• List of tasks
[1] According to the jellyfish article, which native Fijian name is the specific epithet ndrosia taken from?
[2] Pick up the article on the jellyfish Cassiopea ndrosia after its last sentence and write the next part.

• Reading passage
((
Cassiopea ndrosia

Scientific classification
- Kingdom: Animalia
- Phylum: Cnidaria
- Class: Scyphozoa
- Order: Rhizostomeae
- Family: Cassiopeidae
- Genus: Cassiopea
- Species: C. ndrosia
- Binomial name: Cassiopea ndrosia Agassiz & Mayer, 1899

= Cassiopea ndrosia =

- Authority: Agassiz & Mayer, 1899

Species of true jellyfish in the family Cassiopeidae

Cassiopea ndrosia is a species of true jellyfish in the family Cassiopeidae. It has been found in the Pacific Ocean and in waters surrounding Australia and Fiji.

== Etymology ==
The genus name derives from Cassiopeia, a figure in Greek mythology. The specific epithet, ndrosia, was derived from the native Fijian name for the species, ndrosi.
))
• Record excerpts
((
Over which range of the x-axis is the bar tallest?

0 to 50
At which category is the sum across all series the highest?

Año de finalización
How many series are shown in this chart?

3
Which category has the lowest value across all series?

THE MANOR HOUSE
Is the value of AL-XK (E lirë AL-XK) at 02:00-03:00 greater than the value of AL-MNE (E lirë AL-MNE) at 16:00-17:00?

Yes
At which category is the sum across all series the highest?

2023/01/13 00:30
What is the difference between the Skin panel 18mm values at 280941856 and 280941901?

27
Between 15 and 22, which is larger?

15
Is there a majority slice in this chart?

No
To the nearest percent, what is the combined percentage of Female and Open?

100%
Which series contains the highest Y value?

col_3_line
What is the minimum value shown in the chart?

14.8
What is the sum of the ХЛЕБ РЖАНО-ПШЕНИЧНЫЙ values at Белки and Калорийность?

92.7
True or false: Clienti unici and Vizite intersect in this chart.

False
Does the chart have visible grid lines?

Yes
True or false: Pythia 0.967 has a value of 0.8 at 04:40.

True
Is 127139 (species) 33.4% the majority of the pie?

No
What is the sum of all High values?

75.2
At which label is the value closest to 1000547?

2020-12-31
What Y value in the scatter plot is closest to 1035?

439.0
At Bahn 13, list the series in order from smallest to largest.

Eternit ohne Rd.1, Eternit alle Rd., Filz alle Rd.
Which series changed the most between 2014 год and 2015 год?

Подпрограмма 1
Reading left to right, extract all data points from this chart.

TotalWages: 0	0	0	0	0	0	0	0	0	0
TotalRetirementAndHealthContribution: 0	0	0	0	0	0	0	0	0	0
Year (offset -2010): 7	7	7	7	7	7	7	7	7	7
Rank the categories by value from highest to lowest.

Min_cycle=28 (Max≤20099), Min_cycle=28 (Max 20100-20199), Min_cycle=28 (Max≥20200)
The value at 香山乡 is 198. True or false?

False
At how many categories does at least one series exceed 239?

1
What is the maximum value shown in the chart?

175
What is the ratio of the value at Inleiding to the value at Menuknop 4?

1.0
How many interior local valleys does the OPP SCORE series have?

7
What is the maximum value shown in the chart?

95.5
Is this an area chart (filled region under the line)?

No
))
• Exercise responses
[1] ndrosi

[2]
== Description ==
Cassiopea ndrosia has eight oral arms, around 30 mm (1.2 in) in length, that have suction-mouths and leaf-shaped vesicles on their lower surface. The upper portions of these arms can range from white to slightly gray; the suction-mouths are surrounded by small tentacles that are a deep brown color, and the vesicles are an olive-green. It has four sub-genital cavities, and four gonads. Its bell is disk-shaped and flat, and is around 50 mm (1.9 in) in diameter. The number of rhopalia can vary, with the original description noting there were instances of specimens having 18 and 22. The rhopalia are equidistant from each other. It has two sets of muscle bands; a number of these, in the lower bell, radiate towards the rhopalia. These bands are opaque and white, while those on the top of the bell are a deep blue-green color. The bell is mostly an ashy brown, otherwise. Each rhopalium has a white spot on its radius, and there are often four white streaks between each adjacent pair of rhopalia. Additionally, there are several white spots on the inner area of the lower bell. It has four small pores, or ostia, in the sub-genital area.